De acordo com a empresa de pesquisas Equis Research, 47% dos eleitores latinos “frequentemente” usam o YouTube como fonte de notícias em uma semana normal. O WhatsApp (e o Facebook em menor medida) também constituem uma fonte de informação.

A Lei dos Serviços Digitais da UE exige que as plataformas sejam transparentes na sua moderação de conteúdos, incluindo a divulgação dos recursos humanos atribuídos à moderação de conteúdos, categorizados de acordo com cada uma das línguas oficiais da UE. Os últimos relatórios revelam avanços positivos do Meta na Europa, com 163 moderadores para espanhol contra 109 para inglês, de acordo com os números de 2023 da própria empresa.
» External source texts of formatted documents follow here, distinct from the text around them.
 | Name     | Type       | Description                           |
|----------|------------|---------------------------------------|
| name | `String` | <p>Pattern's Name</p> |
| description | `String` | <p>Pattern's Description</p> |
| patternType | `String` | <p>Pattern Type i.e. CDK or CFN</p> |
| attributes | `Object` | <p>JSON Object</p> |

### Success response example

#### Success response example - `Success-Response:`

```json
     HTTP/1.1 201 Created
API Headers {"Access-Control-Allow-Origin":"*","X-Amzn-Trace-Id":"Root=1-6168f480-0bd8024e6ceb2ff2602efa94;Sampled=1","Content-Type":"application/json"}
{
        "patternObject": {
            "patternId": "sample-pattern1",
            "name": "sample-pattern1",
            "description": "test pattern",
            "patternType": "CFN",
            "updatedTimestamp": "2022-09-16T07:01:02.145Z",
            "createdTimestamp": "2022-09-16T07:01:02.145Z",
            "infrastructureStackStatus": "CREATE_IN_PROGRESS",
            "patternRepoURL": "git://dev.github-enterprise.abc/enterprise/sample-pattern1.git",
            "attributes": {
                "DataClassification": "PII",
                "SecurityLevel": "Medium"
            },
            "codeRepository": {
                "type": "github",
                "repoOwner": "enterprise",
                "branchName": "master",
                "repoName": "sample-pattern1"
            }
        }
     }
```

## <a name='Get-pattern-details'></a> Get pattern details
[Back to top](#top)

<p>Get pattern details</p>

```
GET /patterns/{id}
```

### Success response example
A Meta informou que para idiomas como o espanhol, que são amplamente falados fora da UE, eles têm revisores de conteúdo adicionais, mas esses números não estão disponíveis publicamente. O YouTube, no entanto, tem mais de 15.000 moderadores para seu conteúdo em inglês, contra 507 para o espanhol, de acordo com os números de 2023 da própria empresa.

Embora muitas dessas informações falsas tenham origem e se espalhem através de meios de comunicação como o Facebook e o X, tanto Calzadilla como Rojas afirmam que as plataformas mais utilizadas pelos falantes de espanhol são o YouTube e o WhatsApp, onde as publicações que já são virais são amplificadas ainda mais.

“Em serviços de mensagens como o WhatsApp é muito difícil verificar informações falsas que circulam”, diz Rojas. “O WhatsApp é superimportante na América Latina, o que faz com que a informação até vá de um país para outro: a gente leva das nossas mães para os Estados Unidos e volta para a Colômbia ou Costa Rica, por exemplo. isso nos torna latinos muito mais vulneráveis.”

Embora os verificadores de fatos tenham desmascarado a conspiração de que Taylor Swift é uma operação psicológica para os democratas, Calzadilla diz que imagens da cantora e de outras celebridades vestindo camisetas contra Trump rapidamente começaram a aparecer. “Suspeitamos que alguns foram criados por inteligência artificial”, diz ela.

Calzadilla e seus colegas primeiro tentaram encontrar as imagens originais por meio de uma pesquisa reversa de imagens, que rapidamente revelou que um ator simplesmente fez um photoshop na camiseta da celebridade. Para as duas celebridades cujas fotos originais não foram encontradas, Barack Obama e Tom Hanks, a equipe analisou discrepâncias e irregularidades faciais que revelaram que as fotos foram de fato geradas artificialmente. A essa altura, as imagens divulgadas de forma independente já foram vistas milhares de vezes no X e no TikTok.